芸能人の人たちも悪意を持って一般の人を笑い者にしているわけではなくて、一般の人もそれで不愉快になっていることもなく、むしろテレビに出られてうれしいくらいに思っているはずなので、不愉快に思う要素はどこにも見当たらないような気がするのですが、なんとなく漠然とした不快感に襲われるときがあります。

なんとも説明しにくい感情なので、ほかの人に聞いてみたこともなく、ひょっとすると僕だけが思っていることなのではと思ったこともあったので、『城のある町にて』で同じようなことが書かれていて、思わず「わかるわ~」となってしまいました。

この不愉快の感覚を説明するために、この作品の「手品と花火」の章だけ読んでもらうのは一つの手だなと、新たな発見をした気になったのは僕だけかもしれません。

(上記同じような人は、けっこういるような気がするときもあるし、まったくいないような気がするときもあるんですよね……、共感してくれる人いますか?)

そして気になったところといえば、やはり峻は、義兄の妹・信子のことが好きだったの? ――というところです。

ところどころでその素振りはあるのですが、決定的には書かれていない気がするんですよね。

最後の意味深な描写も恋慕なのかただの欲情なのか、迷うところがあります。また作品背景の話を持ち出して恐縮ですが、梶井基次郎さんも実際の義兄の妹に淡い恋心を抱いていたのでは……、という話もあります。

(病弱な文学青年の恋、とでもいえば響きがいいのですが、実際の梶井基次郎さんはかなりのガッチリタイプなんですよね……、肺結核ってどこか偉人を美化してしまう不思議な魔力がありますよね、新選組の沖田総司さんとか、僕の中ではけっこう梶井基次郎さんとキャラが被るときがあります)
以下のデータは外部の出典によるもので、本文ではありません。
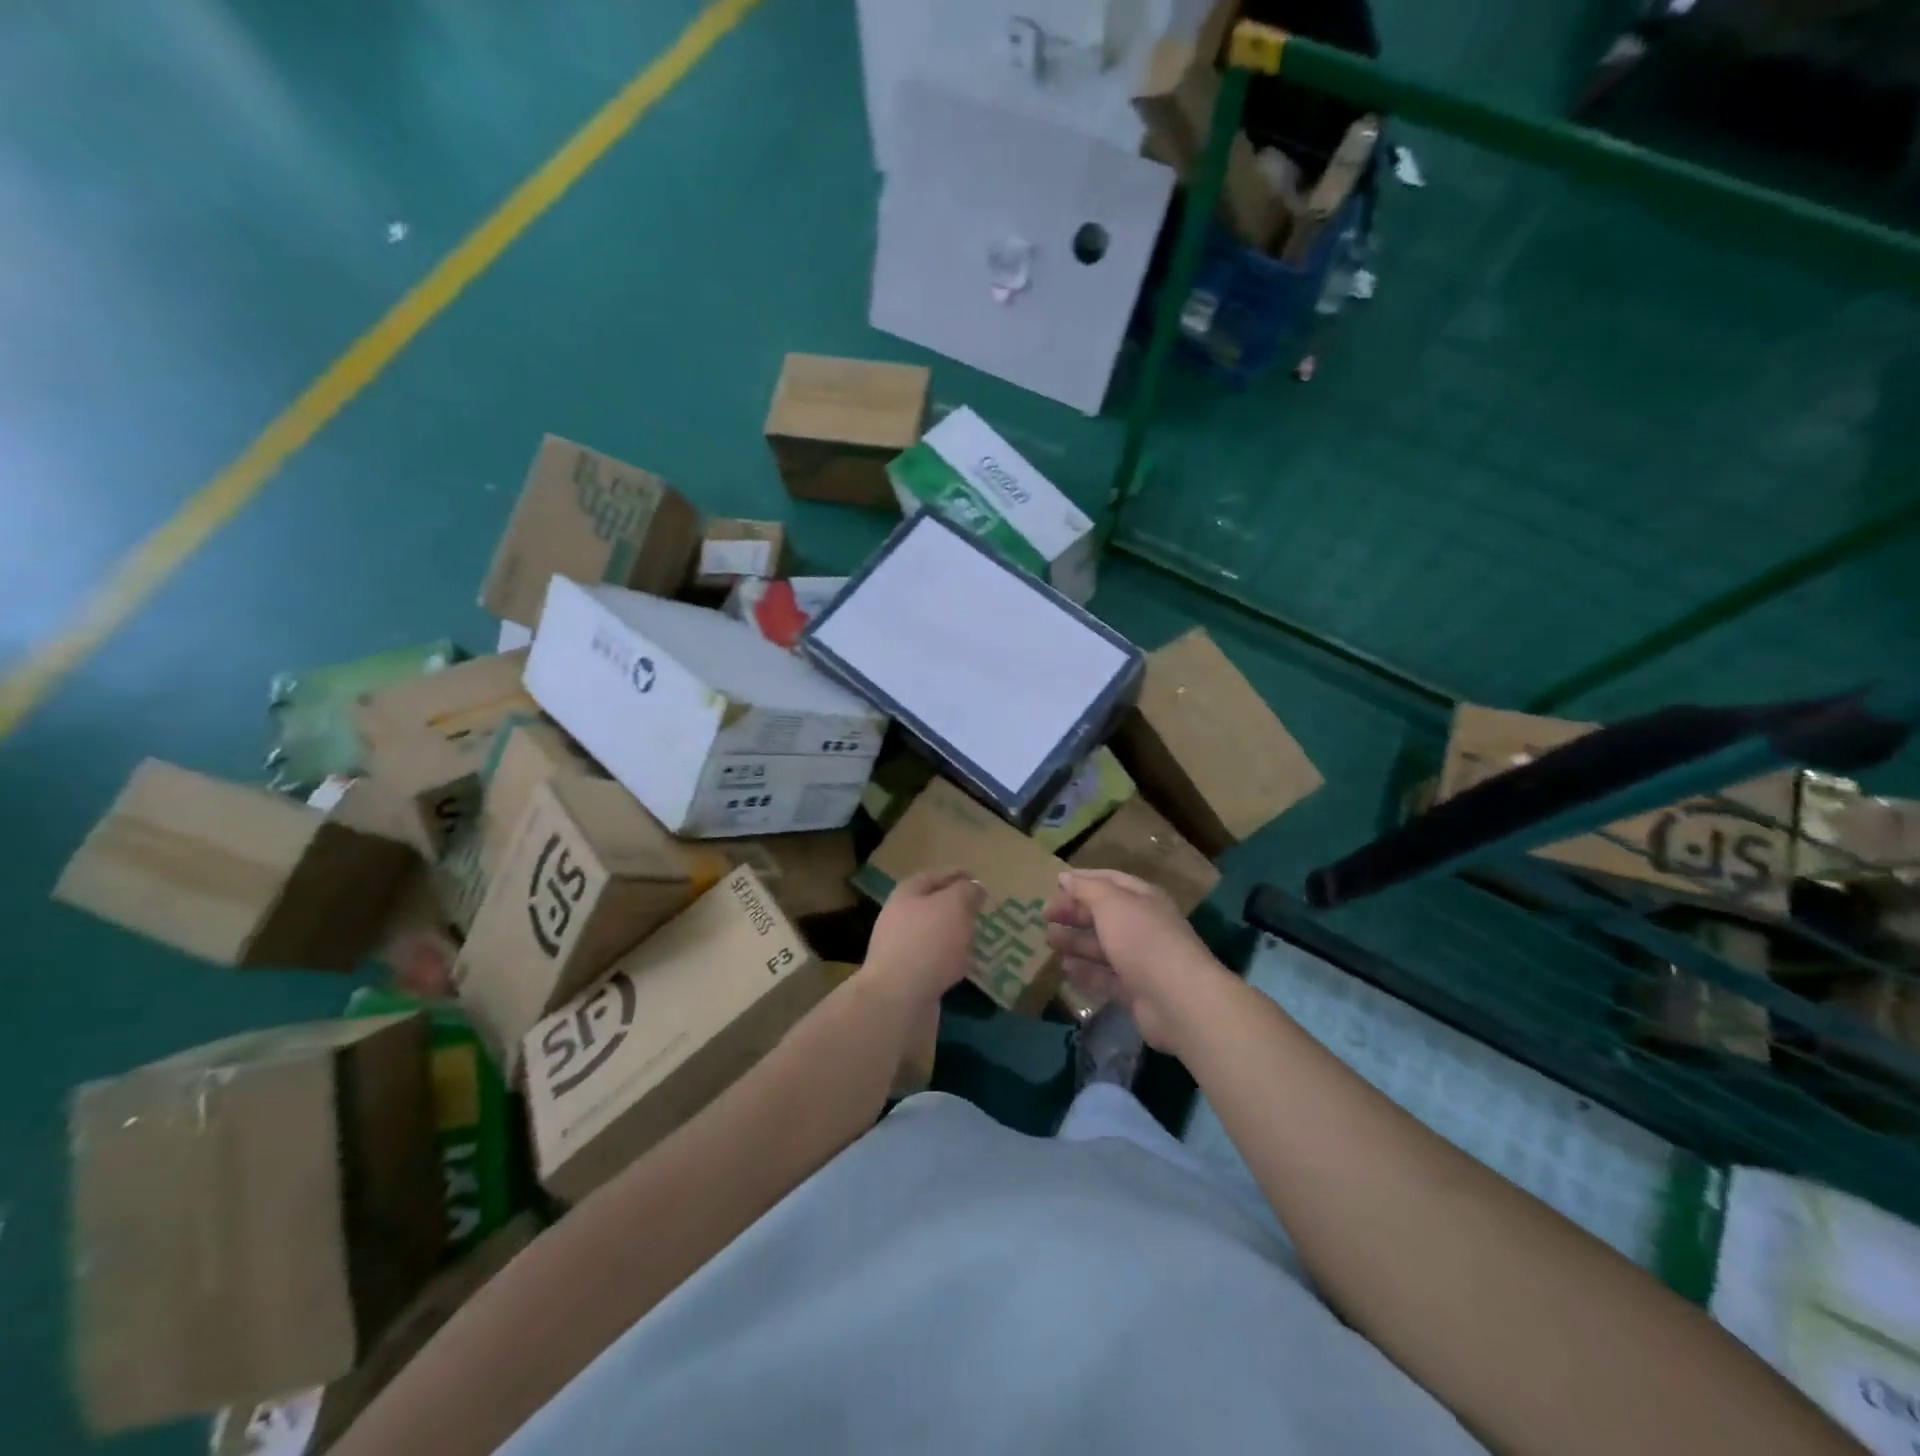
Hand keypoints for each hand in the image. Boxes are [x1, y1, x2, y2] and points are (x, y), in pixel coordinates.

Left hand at [859, 868, 983, 1017]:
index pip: (933, 876)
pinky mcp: (907, 978)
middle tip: (980, 910)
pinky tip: (966, 967)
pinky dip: (950, 961)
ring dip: (954, 936)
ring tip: (977, 938)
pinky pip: (934, 962)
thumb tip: (973, 888)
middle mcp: (899, 918)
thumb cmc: (928, 942)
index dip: (955, 874)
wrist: (897, 999)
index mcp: (907, 894)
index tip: (976, 879)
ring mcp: (901, 950)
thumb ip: (966, 892)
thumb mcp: (954, 906)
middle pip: (931, 906)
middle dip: (955, 907)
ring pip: (933, 935)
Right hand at [1045, 869, 1230, 1052]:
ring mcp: (1140, 960)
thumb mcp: (1111, 903)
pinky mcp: (1135, 991)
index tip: (1054, 884)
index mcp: (1143, 898)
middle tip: (1045, 916)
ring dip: (1076, 942)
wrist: (1178, 1000)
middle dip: (1074, 912)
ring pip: (1102, 946)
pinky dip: (1085, 971)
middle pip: (1104, 914)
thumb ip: (1087, 889)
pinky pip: (1105, 976)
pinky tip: (1065, 968)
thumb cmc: (1143, 939)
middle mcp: (1143, 926)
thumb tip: (1066, 877)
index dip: (1083, 880)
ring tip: (1049, 941)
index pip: (1110, 881)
さすがに代表作といわれるだけあって、梶井作品の中でもトップクラスにいい小説だと僕は感じましたし、いろいろ想像(?)してみておもしろい小説でもありました。

よろしければぜひに。

読書感想まとめ

梶井家の女性のやさしさ。のどかな日本の古きよき情景。テレビを見ていてたまに不愉快に思ってしまうこと。病弱な文学美青年の淡い恋について。

狐人的読書メモ

夢で不思議な所へ行っていて、ここは来た覚えがあると思っている。家のなかばかりで見馴れている家族を、ふと往来で他所よそ目に見る。子供の遊びは奇妙に見える。妖術。「フローラ」はローマ神話に登場する「花と豊穣と春」の女神。

・『城のある町にて/梶井基次郎』の概要

1925年(大正14年)、『青空』にて初出。著者の代表作の一つ。梶井作品の中ではあまり暗さの感じられない珍しい小説だと思った。それだけにより印象に残った作品だった。なんとなくいいと感じられる。

以上、『城のある町にて/梶井基次郎』の狐人的な読書メモと感想でした。

最後までお付き合いいただきありがとうございました。